* [EXCERPT]
Remark: Python 2.7.8 (or above) should be installed beforehand.

  1. By executing following command in your terminal, Let’s Encrypt generates certificates and a private key for you.
$ ./certbot-auto certonly -a standalone \
-d example.com -d www.example.com

Keys are generated in /etc/letsencrypt/live/example.com. Remark:
‘certonly’ - means that this command does not come with any special plugin like Apache or Nginx. ‘standalone’ -  means that Let’s encrypt will automatically create a simple web server on port 80 to prove you control the domain.

How to Generate PKCS12 files from PEM files

Certificates and private keys are generated in 2 steps for free which shows the simplicity of Let’s Encrypt. All of these generated materials are with PEM extension which is not supported in Spring Boot.

Spring-Boot does not support PEM files generated by Let’s Encrypt. Spring Boot supports PKCS12 extension. Using OpenSSL, we convert our certificate and private key to PKCS12.

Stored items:
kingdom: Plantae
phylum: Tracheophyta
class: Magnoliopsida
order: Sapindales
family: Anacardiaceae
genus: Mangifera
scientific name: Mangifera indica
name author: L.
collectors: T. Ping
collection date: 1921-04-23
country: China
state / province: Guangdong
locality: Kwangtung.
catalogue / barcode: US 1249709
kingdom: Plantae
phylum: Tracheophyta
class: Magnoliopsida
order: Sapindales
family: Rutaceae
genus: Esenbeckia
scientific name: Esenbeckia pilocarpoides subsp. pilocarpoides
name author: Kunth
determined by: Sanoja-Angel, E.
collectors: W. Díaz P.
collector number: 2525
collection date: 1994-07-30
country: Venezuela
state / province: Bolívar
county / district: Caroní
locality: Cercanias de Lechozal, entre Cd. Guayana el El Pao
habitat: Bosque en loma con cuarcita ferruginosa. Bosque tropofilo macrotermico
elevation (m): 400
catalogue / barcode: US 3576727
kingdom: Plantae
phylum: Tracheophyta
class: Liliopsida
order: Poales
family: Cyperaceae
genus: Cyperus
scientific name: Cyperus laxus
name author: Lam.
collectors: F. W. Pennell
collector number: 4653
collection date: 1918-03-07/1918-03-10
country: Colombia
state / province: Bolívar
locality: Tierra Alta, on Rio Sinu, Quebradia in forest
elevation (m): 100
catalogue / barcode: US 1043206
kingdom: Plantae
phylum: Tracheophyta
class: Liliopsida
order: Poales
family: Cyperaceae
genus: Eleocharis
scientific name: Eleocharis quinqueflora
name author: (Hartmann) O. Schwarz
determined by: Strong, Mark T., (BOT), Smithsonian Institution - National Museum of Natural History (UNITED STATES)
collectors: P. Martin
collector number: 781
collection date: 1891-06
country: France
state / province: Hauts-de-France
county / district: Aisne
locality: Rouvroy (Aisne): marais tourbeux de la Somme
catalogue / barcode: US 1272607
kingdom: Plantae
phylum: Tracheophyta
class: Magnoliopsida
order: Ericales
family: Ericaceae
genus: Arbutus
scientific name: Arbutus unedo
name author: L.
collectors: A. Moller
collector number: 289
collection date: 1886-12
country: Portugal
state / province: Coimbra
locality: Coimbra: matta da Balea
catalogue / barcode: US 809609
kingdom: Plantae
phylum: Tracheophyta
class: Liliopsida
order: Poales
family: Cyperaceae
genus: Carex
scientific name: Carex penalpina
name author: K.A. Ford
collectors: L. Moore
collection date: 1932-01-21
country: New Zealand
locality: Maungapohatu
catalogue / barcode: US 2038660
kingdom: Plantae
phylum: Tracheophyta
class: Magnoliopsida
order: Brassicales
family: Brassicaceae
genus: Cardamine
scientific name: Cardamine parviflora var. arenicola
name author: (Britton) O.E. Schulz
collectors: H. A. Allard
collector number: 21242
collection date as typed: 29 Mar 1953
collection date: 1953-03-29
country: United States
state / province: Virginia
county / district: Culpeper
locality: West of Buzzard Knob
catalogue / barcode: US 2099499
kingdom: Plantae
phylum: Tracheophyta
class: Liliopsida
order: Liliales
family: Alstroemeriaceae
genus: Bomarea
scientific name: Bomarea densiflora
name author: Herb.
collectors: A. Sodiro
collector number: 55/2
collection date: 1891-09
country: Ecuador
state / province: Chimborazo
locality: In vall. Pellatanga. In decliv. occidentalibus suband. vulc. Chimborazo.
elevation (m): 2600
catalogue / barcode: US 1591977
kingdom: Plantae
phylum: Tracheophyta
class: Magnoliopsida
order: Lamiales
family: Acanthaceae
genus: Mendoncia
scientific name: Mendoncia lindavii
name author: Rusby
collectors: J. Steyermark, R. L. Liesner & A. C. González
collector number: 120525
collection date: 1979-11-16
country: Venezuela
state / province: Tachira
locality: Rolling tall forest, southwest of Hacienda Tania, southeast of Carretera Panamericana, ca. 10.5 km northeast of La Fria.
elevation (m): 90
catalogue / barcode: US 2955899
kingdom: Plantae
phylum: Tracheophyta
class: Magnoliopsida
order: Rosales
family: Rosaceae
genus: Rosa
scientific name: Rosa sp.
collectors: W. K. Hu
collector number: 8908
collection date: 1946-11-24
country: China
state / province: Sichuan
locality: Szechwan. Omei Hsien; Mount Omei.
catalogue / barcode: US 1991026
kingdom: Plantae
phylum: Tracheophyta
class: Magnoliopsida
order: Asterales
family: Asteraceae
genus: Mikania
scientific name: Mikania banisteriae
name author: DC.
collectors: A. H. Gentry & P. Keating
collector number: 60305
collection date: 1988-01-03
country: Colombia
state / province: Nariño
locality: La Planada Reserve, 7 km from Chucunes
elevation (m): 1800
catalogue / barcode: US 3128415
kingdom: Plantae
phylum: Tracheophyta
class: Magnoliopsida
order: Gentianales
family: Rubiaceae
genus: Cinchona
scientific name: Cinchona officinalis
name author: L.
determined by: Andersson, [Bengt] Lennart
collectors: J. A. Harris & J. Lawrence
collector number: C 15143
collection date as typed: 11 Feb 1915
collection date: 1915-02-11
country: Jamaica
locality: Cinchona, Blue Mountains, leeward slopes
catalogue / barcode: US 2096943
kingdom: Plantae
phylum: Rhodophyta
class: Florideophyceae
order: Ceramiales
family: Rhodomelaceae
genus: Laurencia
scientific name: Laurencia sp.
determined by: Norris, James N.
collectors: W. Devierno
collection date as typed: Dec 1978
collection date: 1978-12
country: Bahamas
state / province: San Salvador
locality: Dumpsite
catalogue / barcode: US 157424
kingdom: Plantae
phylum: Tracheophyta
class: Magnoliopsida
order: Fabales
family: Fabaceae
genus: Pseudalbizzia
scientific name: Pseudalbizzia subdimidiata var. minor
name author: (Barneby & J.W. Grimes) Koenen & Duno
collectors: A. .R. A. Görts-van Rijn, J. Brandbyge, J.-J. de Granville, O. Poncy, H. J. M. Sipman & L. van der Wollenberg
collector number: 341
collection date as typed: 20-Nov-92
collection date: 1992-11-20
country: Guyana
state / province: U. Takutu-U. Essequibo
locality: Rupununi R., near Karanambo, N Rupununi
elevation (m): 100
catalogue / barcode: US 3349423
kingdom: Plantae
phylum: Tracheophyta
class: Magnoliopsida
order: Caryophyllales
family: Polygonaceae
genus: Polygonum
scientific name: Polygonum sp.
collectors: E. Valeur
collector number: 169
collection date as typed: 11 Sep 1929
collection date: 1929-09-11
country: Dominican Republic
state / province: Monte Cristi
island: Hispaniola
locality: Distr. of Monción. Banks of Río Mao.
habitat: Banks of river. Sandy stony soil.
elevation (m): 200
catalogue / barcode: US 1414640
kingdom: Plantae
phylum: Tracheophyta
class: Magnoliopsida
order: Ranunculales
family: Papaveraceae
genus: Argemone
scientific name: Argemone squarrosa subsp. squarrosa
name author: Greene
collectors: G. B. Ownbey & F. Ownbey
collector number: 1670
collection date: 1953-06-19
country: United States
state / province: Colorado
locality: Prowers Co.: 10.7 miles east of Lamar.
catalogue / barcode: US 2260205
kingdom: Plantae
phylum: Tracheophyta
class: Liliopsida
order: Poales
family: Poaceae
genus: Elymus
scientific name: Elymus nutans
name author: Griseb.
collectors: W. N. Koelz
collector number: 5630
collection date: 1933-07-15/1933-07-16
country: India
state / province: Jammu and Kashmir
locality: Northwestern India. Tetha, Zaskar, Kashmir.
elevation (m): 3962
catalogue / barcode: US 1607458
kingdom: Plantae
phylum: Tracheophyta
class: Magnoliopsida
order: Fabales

* [TASK REQUIREMENTS]
• a. List every software product or tool the Let's Encrypt certificate guide names in its prose, leaving out the command line itself.
• b. Please state the port on which the 'standalone' option creates its simple web server, according to the Let's Encrypt certificate guide.
• c. Write the next part of the Let's Encrypt certificate guide, picking up after its final sentence.

* [ANSWERS FOR EACH ITEM]
• a. Python, Let's Encrypt, Apache, Nginx, Spring Boot, OpenSSL

• b. Port 80.

• c.
To convert the PEM files to PKCS12 version:

  1. Go to /etc/letsencrypt/live/example.com
  2. We convert the keys to PKCS12 using OpenSSL in the terminal as follows.
$ openssl pkcs12 -export -in fullchain.pem \ 
-inkey privkey.pem \
-out keystore.p12
-name tomcat \
-CAfile chain.pem \
-caname root

The file ‘keystore.p12’ with PKCS12 is now generated in /etc/letsencrypt/live/example.com.

Configuration of your Spring Boot Application

Now we want to configure our Spring Boot application to benefit from the certificate and the private key; and eventually have the HTTPS thingy ready. At this moment, we already generated our certificate and private key. Then we converted the keys to PKCS12 extension which is ready to be used for Spring application.

  1. Open your application.properties
  2. Put this configuration there.
server.port: 8443
security.require-ssl=true
server.ssl.key-store:/etc/letsencrypt/live/example.com/keystore.p12
server.ssl.key-store-password: <your-password>
server.ssl.keyStoreType: PKCS12
server.ssl.keyAlias: tomcat

Remark ‘require-ssl’ - means that your server only processes HTTPS-protected requests.

If you visit https://example.com:8443, you can see that HTTPS is successfully configured and most importantly working.

As illustrated above, the server is secured by Let’s Encrypt certificate. For privacy reasons, I hid the domain name in this picture.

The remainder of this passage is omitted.